*PROVIDED TEXT*:
For the want of a nail the shoe was lost,
For the want of a shoe the horse was lost,
For the want of a horse the rider was lost,
For the want of a rider the battle was lost,
For the want of a battle the kingdom was lost,
And all for the want of a horseshoe-nail. (

“Enormous things constantly depend on tiny things.”

Could that be true for the realm of the Spirit as well? Can a single prayer, prayed by a simple heart, move the Hand that moves the world? 

I’m always intrigued by the number of times (in the upper room on the night before His execution) Jesus urges His followers to ask Him for anything: # 1—“I will do whatever you ask in My name” (John 14:13); #2—“You may ask Me for anything in My name, and I will do it” (14:14); #3—“Ask whatever you wish and it will be done for you” (15:7); #4—“Whatever you ask in My name the Father will give you” (15:16); #5—“My Father will give you whatever you ask in My name” (16:23); #6—“Ask and you will receive, and your joy will be complete” (16:24); and #7—“In that day you will ask in My name” (16:26).

*DATA SECTION*:
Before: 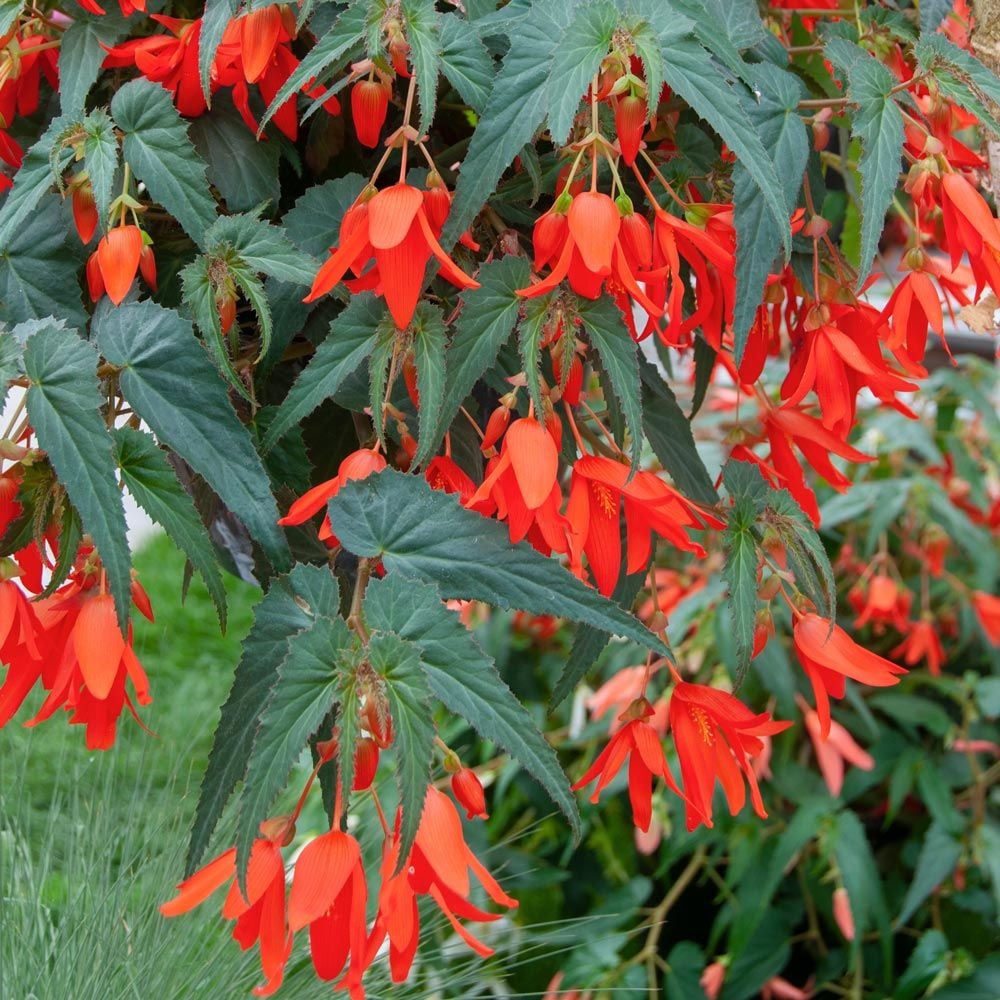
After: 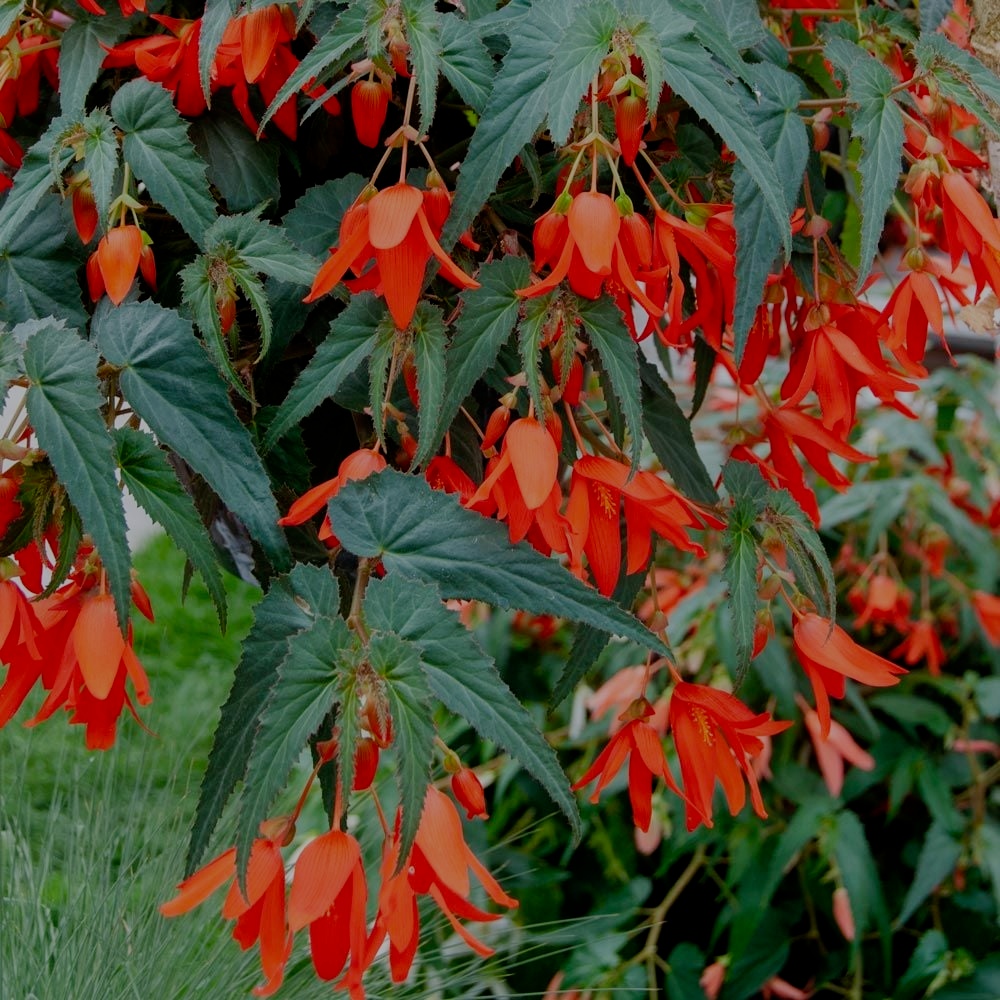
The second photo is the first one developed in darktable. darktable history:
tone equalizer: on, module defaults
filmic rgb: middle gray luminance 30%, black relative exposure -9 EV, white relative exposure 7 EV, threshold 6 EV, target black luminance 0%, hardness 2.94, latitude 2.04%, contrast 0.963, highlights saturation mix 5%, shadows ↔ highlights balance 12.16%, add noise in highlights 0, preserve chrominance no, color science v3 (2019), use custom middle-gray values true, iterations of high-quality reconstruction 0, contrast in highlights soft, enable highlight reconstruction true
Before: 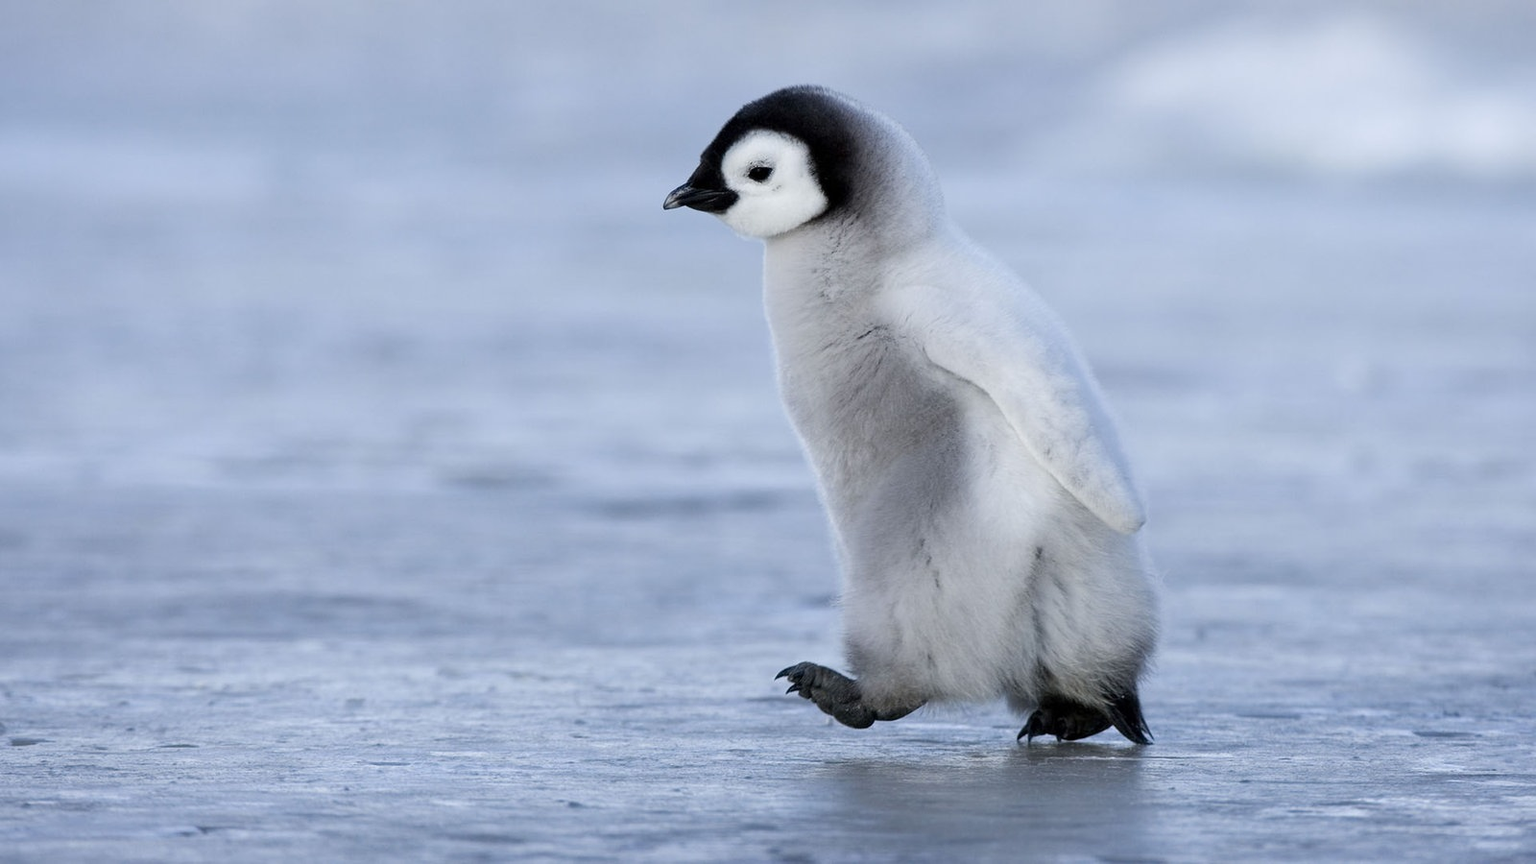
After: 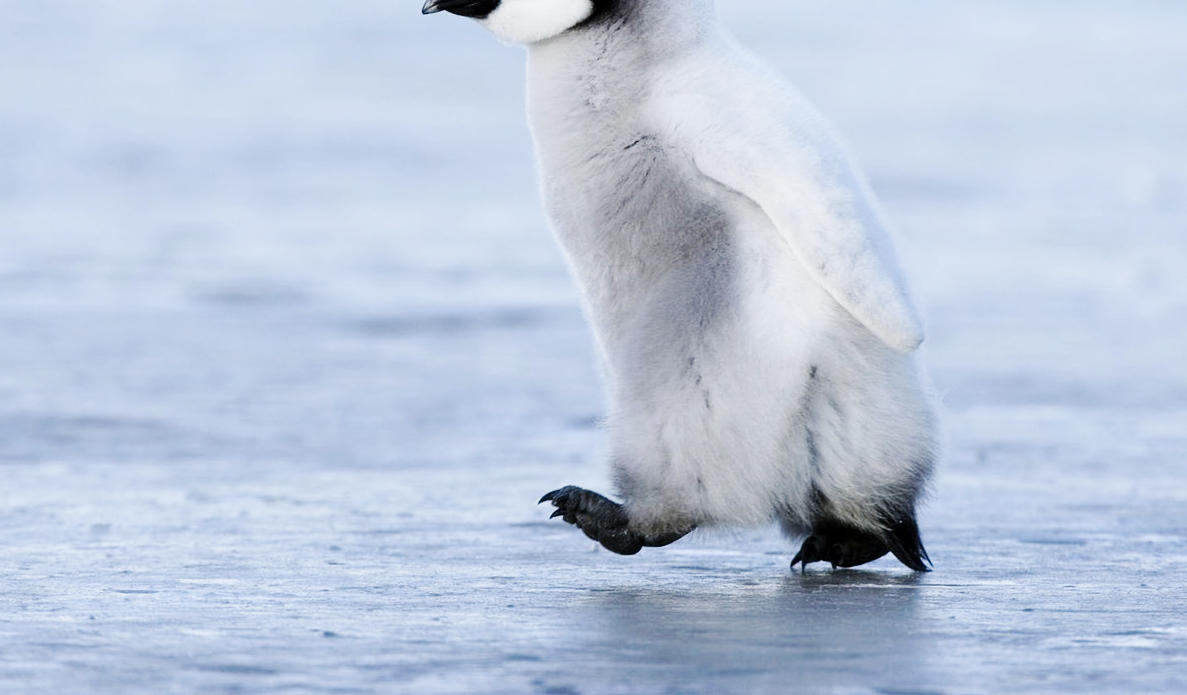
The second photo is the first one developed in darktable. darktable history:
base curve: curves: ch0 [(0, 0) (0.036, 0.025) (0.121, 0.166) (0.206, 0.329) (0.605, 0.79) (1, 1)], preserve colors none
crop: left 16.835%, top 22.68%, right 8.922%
* * *
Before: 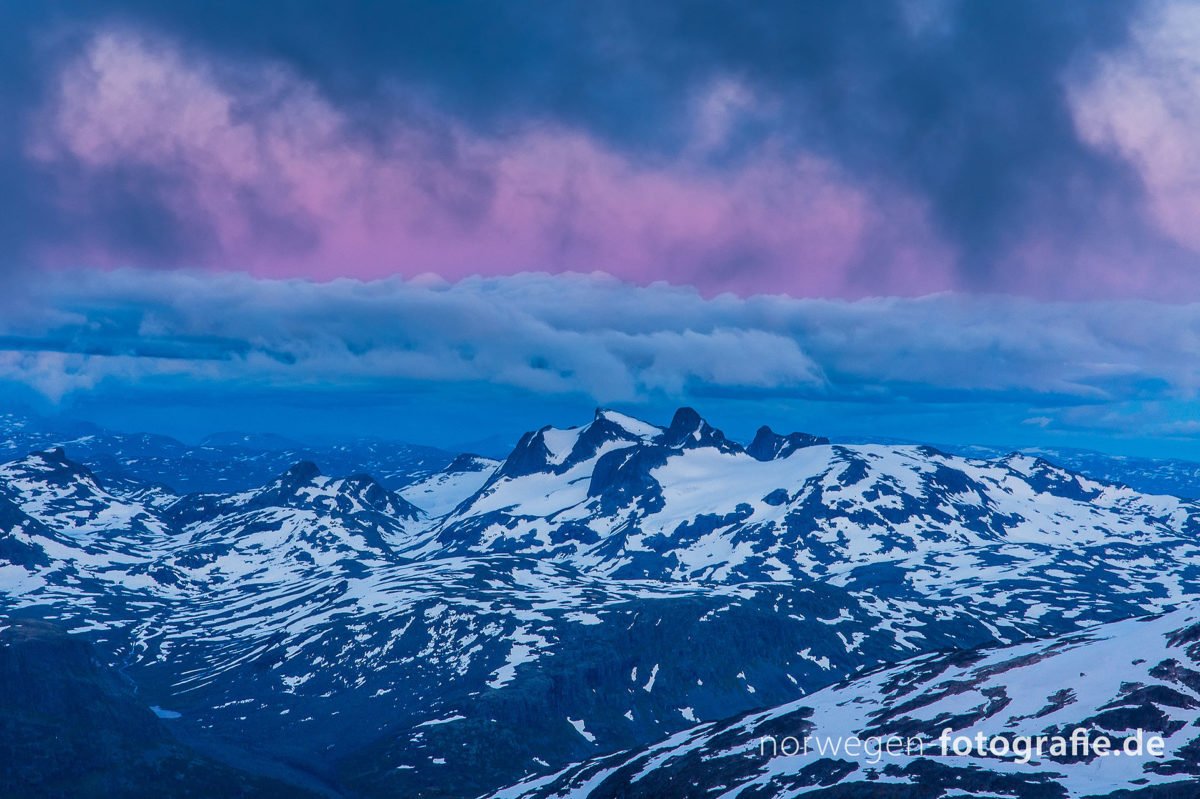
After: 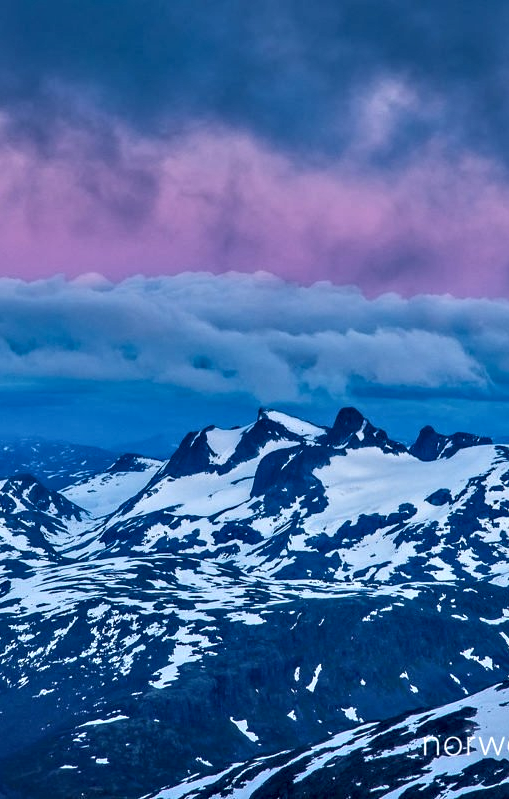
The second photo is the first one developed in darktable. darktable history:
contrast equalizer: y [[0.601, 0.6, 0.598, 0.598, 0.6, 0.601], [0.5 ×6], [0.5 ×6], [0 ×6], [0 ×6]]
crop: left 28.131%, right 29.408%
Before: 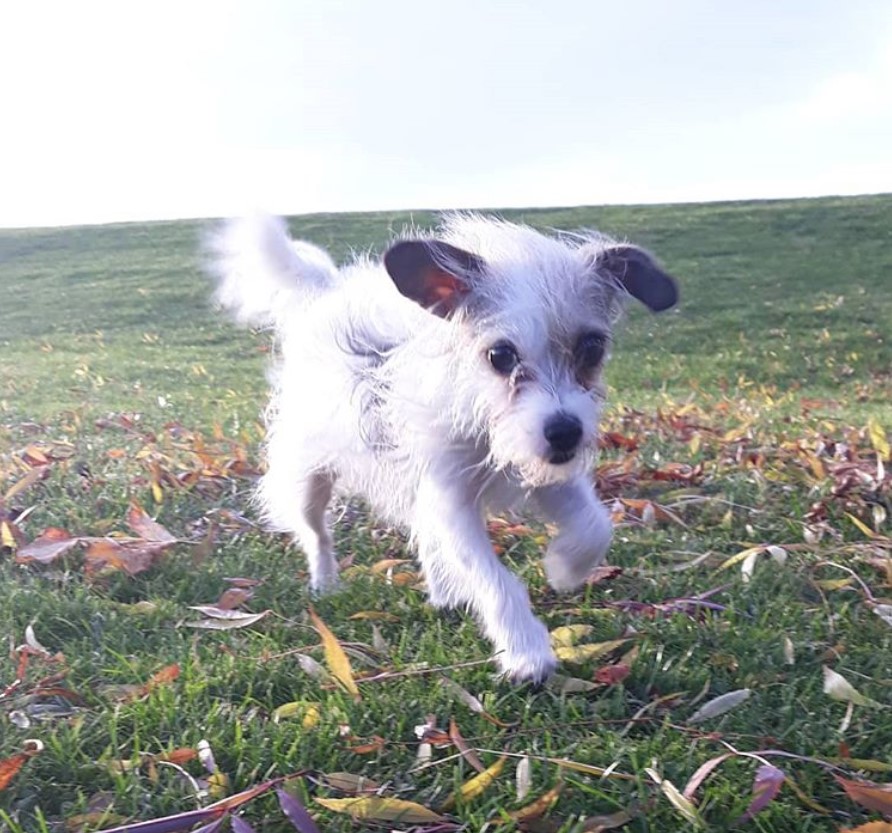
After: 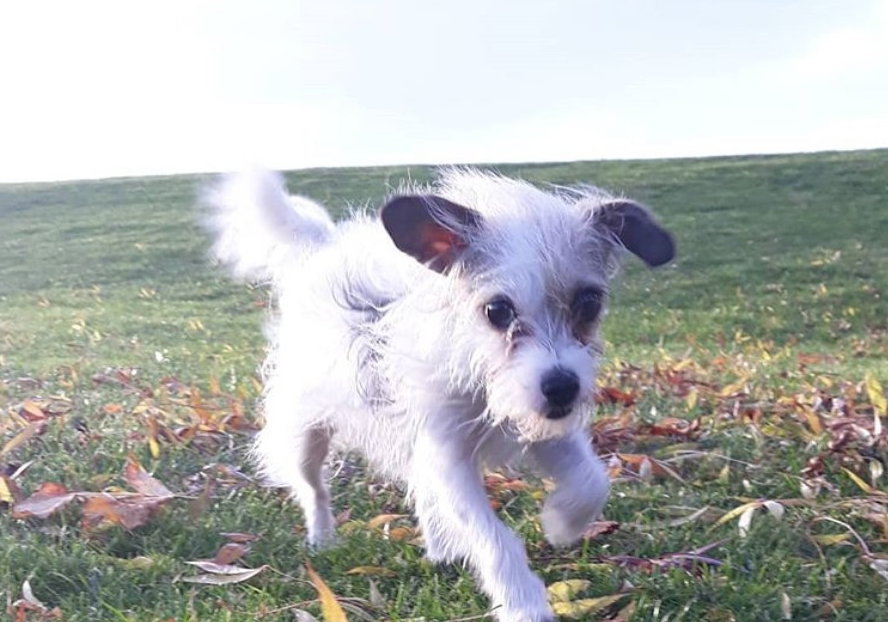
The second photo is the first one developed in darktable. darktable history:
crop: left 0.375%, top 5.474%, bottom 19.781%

*AIM OF THE TASK*: Continue the reflection on prayer and the horseshoe-nail proverb, starting right after its list of the seven times Jesus urges His followers to ask.

*THE RESPONSE*:
Seven times in a single evening, the Savior of the world urges us to ask Him in prayer for what it is our hearts need most. It must be true—a single prayer, prayed by a simple heart, can indeed move the Hand that moves the world. One prayer. “Enormous things constantly depend on tiny things.”

Then why are we so hesitant, so reticent to pray that prayer, to ask as a child asks her daddy? Of all seasons of the year, Christmas is when the hearts of children joyfully, confidently ask for their heart’s desire. “‘If you then, though you are evil, know how to give good gifts to your children, how much more will your Father in heaven give the Holy Spirit to those who ask him!’” (Luke 11:13) After all, “With the reception of this gift, all other gifts would be ours; for we are to have this gift [of the Holy Spirit] according to the plentitude of the riches of the grace of Christ, and He is ready to supply every soul according to the capacity to receive” (Ye Shall Receive Power 221 emphasis supplied). A single prayer from a simple heart—and the Gift that brings “all other gifts” would be ours. This Christmas. This New Year. In fact, right now.

Then—given the times in which we struggle to live—shall we not ask as never before? Forget Cleopatra’s nose—it is the Father’s heart that compels us.